Os pontos mais altos na longa jornada aqui, e para mim, estão entre a incrível e magistral cena da discussão maior entre Sandra e Samuel (o marido, interpretado pelo também ótimo Samuel Theis) - que é brutal, dilacerante e ajuda nossa empatia a pender para o lado dela já que a ideia de “culpa” é bastante esmiuçada antes mesmo do fato acontecer - e a cena incrível do garoto, apenas em sua primeira infância, precisando de uma sessão privada com a juíza do caso e levantando talvez o fator mais importante nessa discussão:
‘Se não conseguimos entender o que aconteceu, deveríamos entender porquê aconteceu’.
Em mais uma pequena nota para posterioridade e para honrar a menção: a cena onde Sandra explica como e porquê o filho tem deficiência visual e a sua forma de lidar com o fato é uma pequena-joia; tirando a criança novamente de um lugar que seria fácil de colocá-la: o de vítima. Daniel aqui é um sujeito de si, de direito, e Sandra o entendia como tal mesmo após seu acidente que levou à deficiência, algo que é bem raro de se ter o retrato em um filme.

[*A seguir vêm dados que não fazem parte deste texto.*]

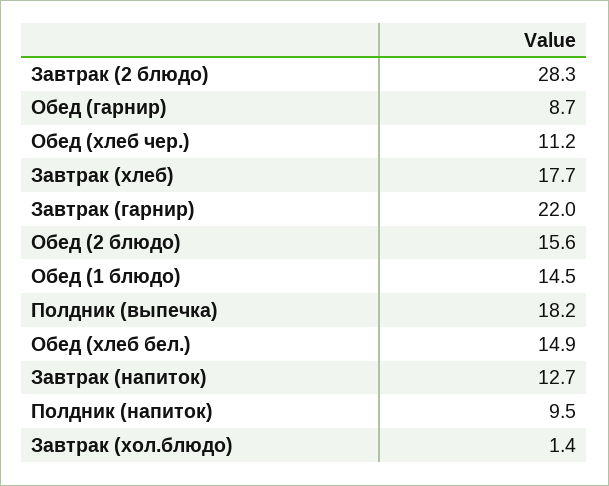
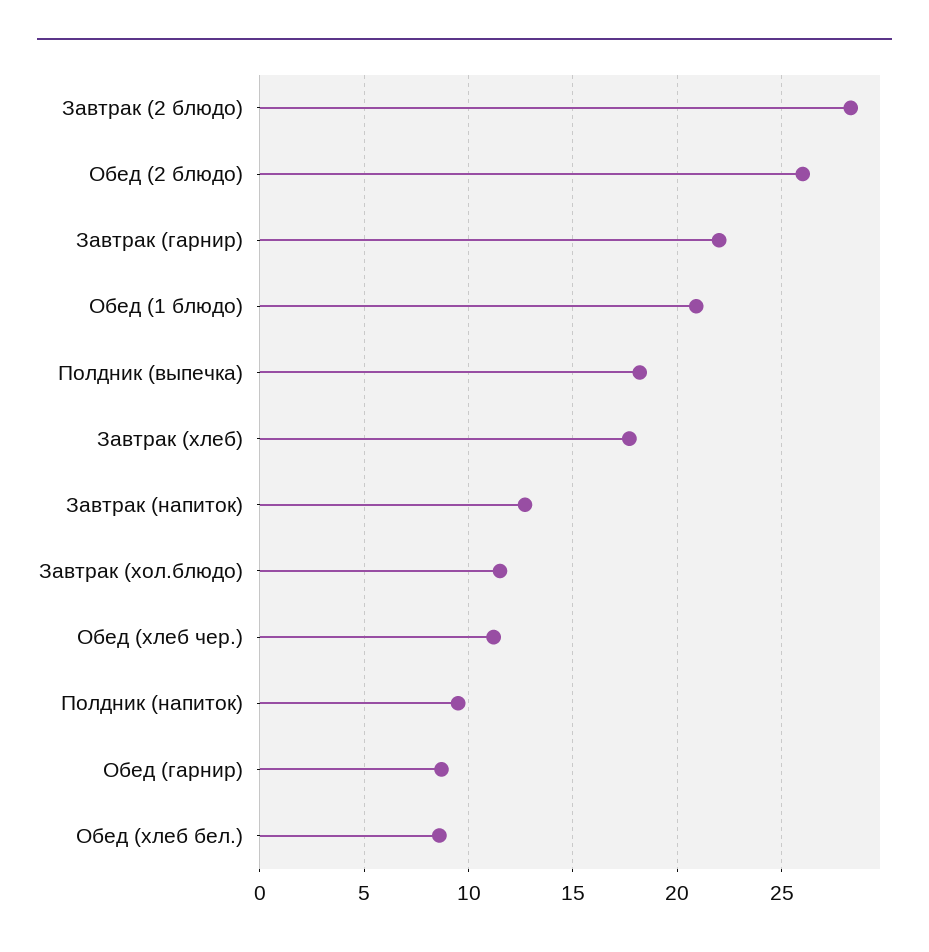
Обед (2 блюдо): 15.6 -> 26
Обед (1 блюдо): 14.5 -> 21
Обед (хлеб бел.): 14.9 -> 8.5
Завтрак (хол.блюдо): 1.4 -> 11.5

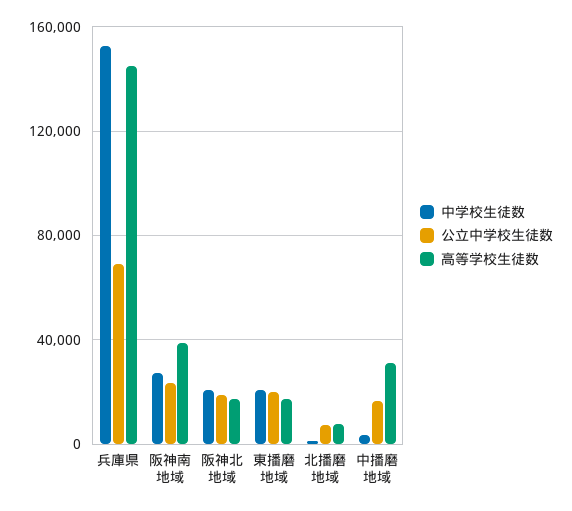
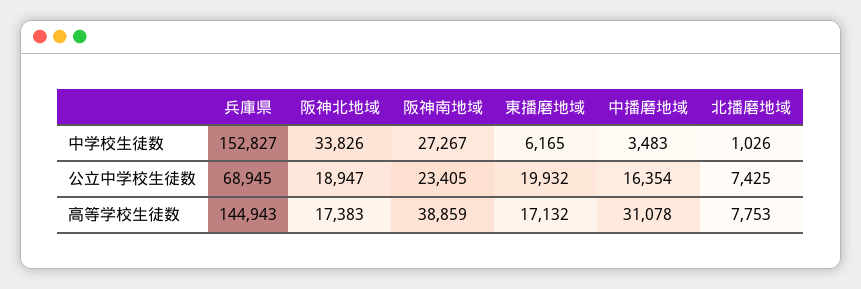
中学校生徒数, 阪神北地域: 20000 -> 33826
中学校生徒数, 東播磨地域: 20000 -> 6165

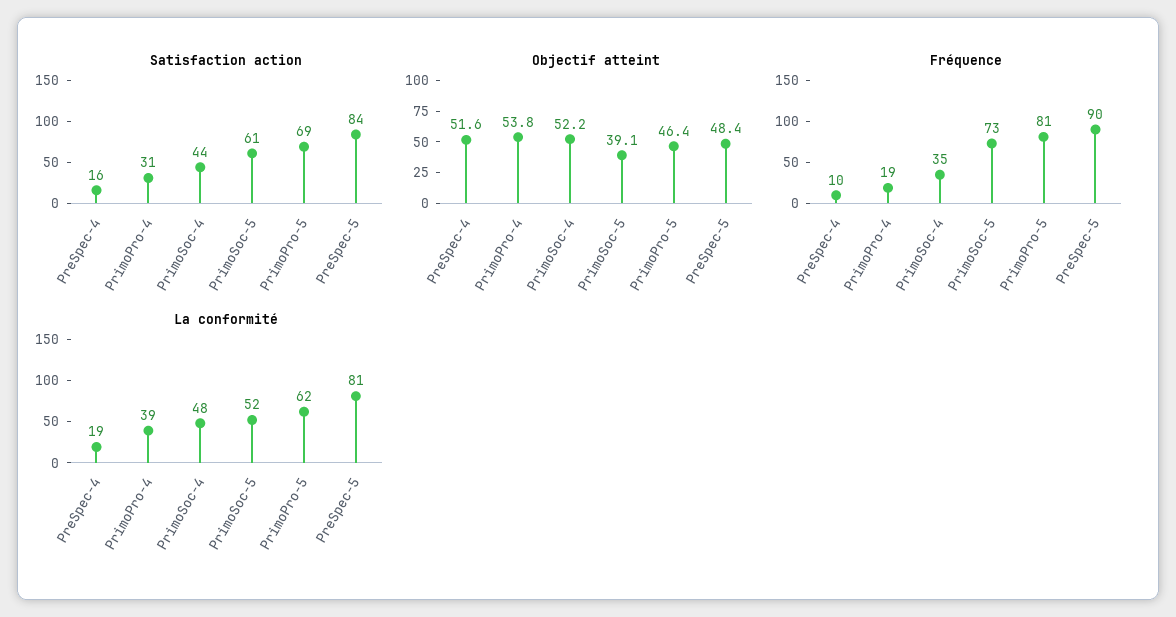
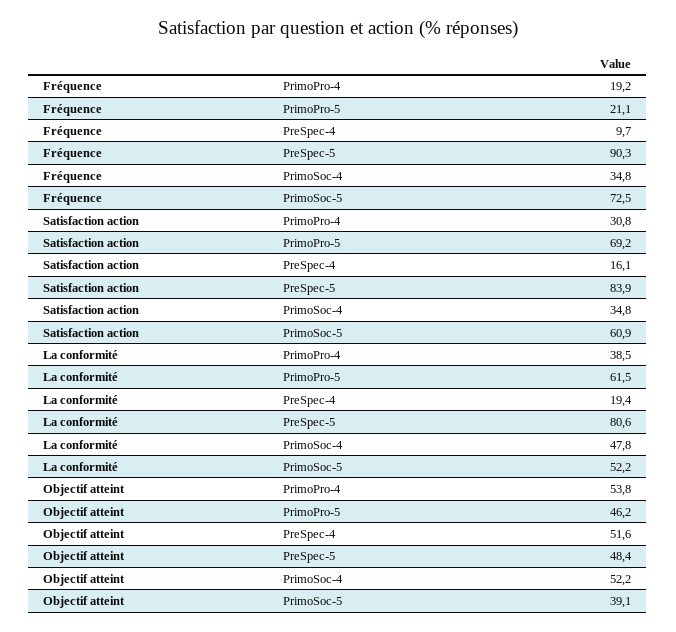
Satisfaction action, PrimoSoc-4: 44 -> 34.8
Objectif atteint, PrimoPro-5: 46.4 -> 46.2
Fréquence, PrimoPro-5: 81 -> 21.1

Anatomia de Uma Queda é um dos filmes mais interessantes do seu gênero, ao menos dos últimos 4 ou 5 anos no cenário do mercado. Uma história que surpreendentemente não parte de uma adaptação, como muitas tendem a fazer, mas sim sendo original e o roteiro contando também com a escrita ágil de Arthur Harari para ganhar uma vida no cinema. É até irônico talvez apontar o fato de por vezes se tornar maçante quando entendemos que a vida de nossa Sandra que sim, se tornou maçante desde a queda que estamos a acompanhar os desdobramentos. É quase como tentar achar uma agulha em palheiro, ou algo para tirar nossa atenção do fato que este é um filme onde cinema se faz por ele mesmo, por diálogo, por atuação precisa, naturalista e absurda, e principalmente por provocar o que temos dentro de nós, que talvez seja a pergunta: importa tanto assim saber de quem é a culpa? O nosso vício humano em sofrer e tentar reviver sentimentos intensos canalizados nessa necessidade de pseudoclarificação não seria mais danoso que vantajoso?
Não importa, talvez. Respostas nunca são fáceis mesmo - pelo menos as boas, inteligentes e muitas vezes as únicas possíveis.
Anatomia de Uma Queda está em exibição nos cinemas brasileiros.
Acessibilidades disponíveis: legendas em português.
Não há recursos em LIBRAS ou audiodescrição até presente momento do texto.